▶ [ACTIVITY]: Lines from the one containing "Crop Growth" through the last line of the data are to be repeated word for word, both ends included.

** Opening RECORD SET block **

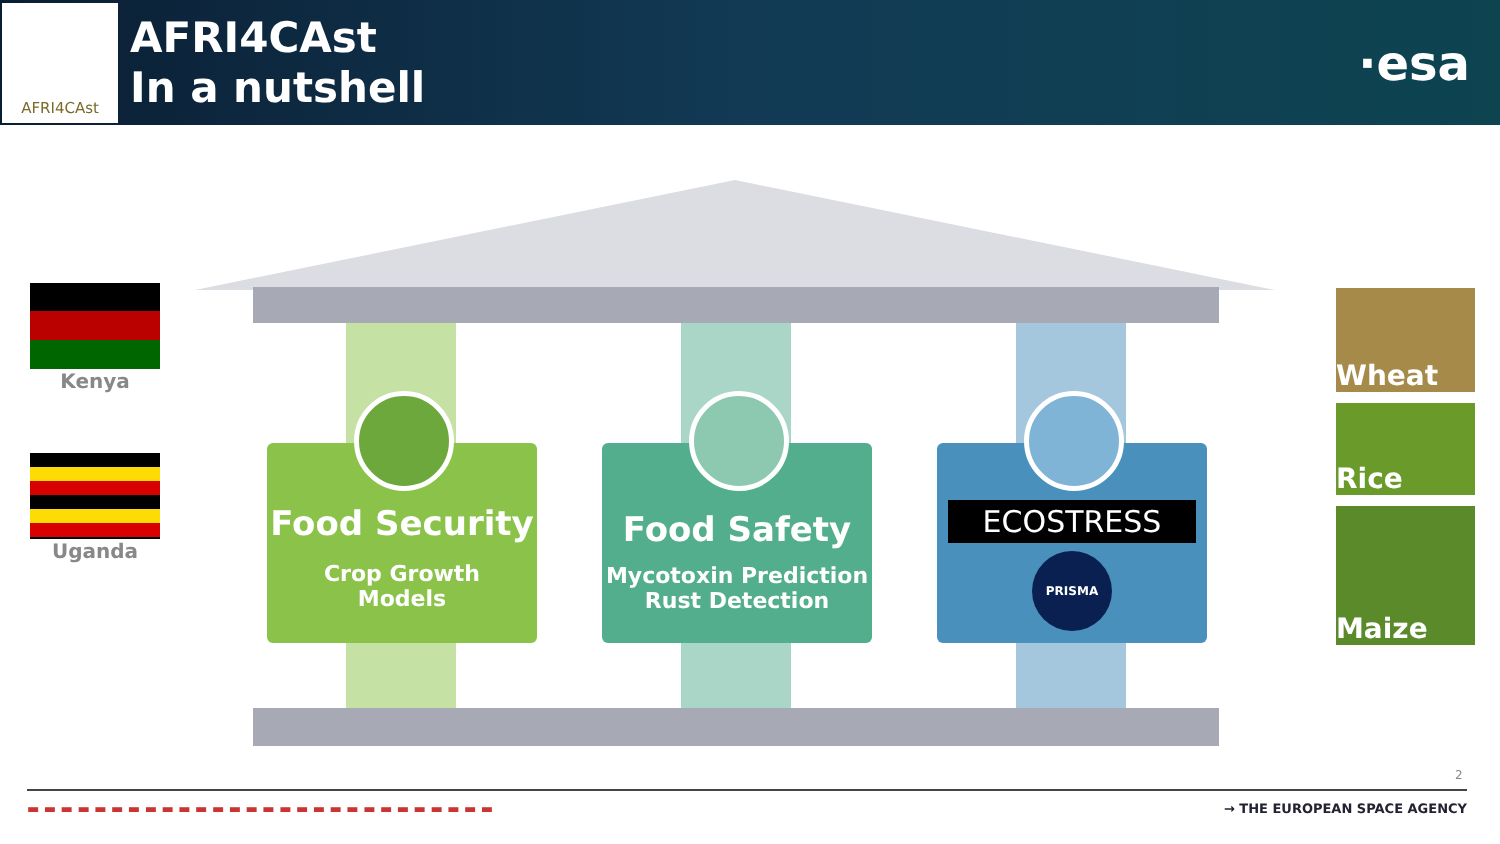AFRI4CAst
AFRI4CAst
In a nutshell
·esa
Kenya
Uganda
Food Security
Crop Growth
Models
Food Safety
Mycotoxin Prediction
Rust Detection
ECOSTRESS
PRISMA
Wheat
Rice
Maize
2
▬ ▬ ▬ ▬ ▬ ▬ ▬ ▬ ▬ ▬ ▬ ▬ ▬ ▬ ▬ ▬ ▬ ▬ ▬ ▬ ▬ ▬ ▬ ▬ ▬ ▬ ▬ ▬ → THE EUROPEAN SPACE AGENCY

** Closing RECORD SET block **

▶ [TASK SOLUTION]:
Crop Growth
Models
Food Safety
Mycotoxin Prediction
Rust Detection
ECOSTRESS
PRISMA
Wheat
Rice
Maize
2
▬ ▬ ▬ ▬ ▬ ▬ ▬ ▬ ▬ ▬ ▬ ▬ ▬ ▬ ▬ ▬ ▬ ▬ ▬ ▬ ▬ ▬ ▬ ▬ ▬ ▬ ▬ ▬ → THE EUROPEAN SPACE AGENCY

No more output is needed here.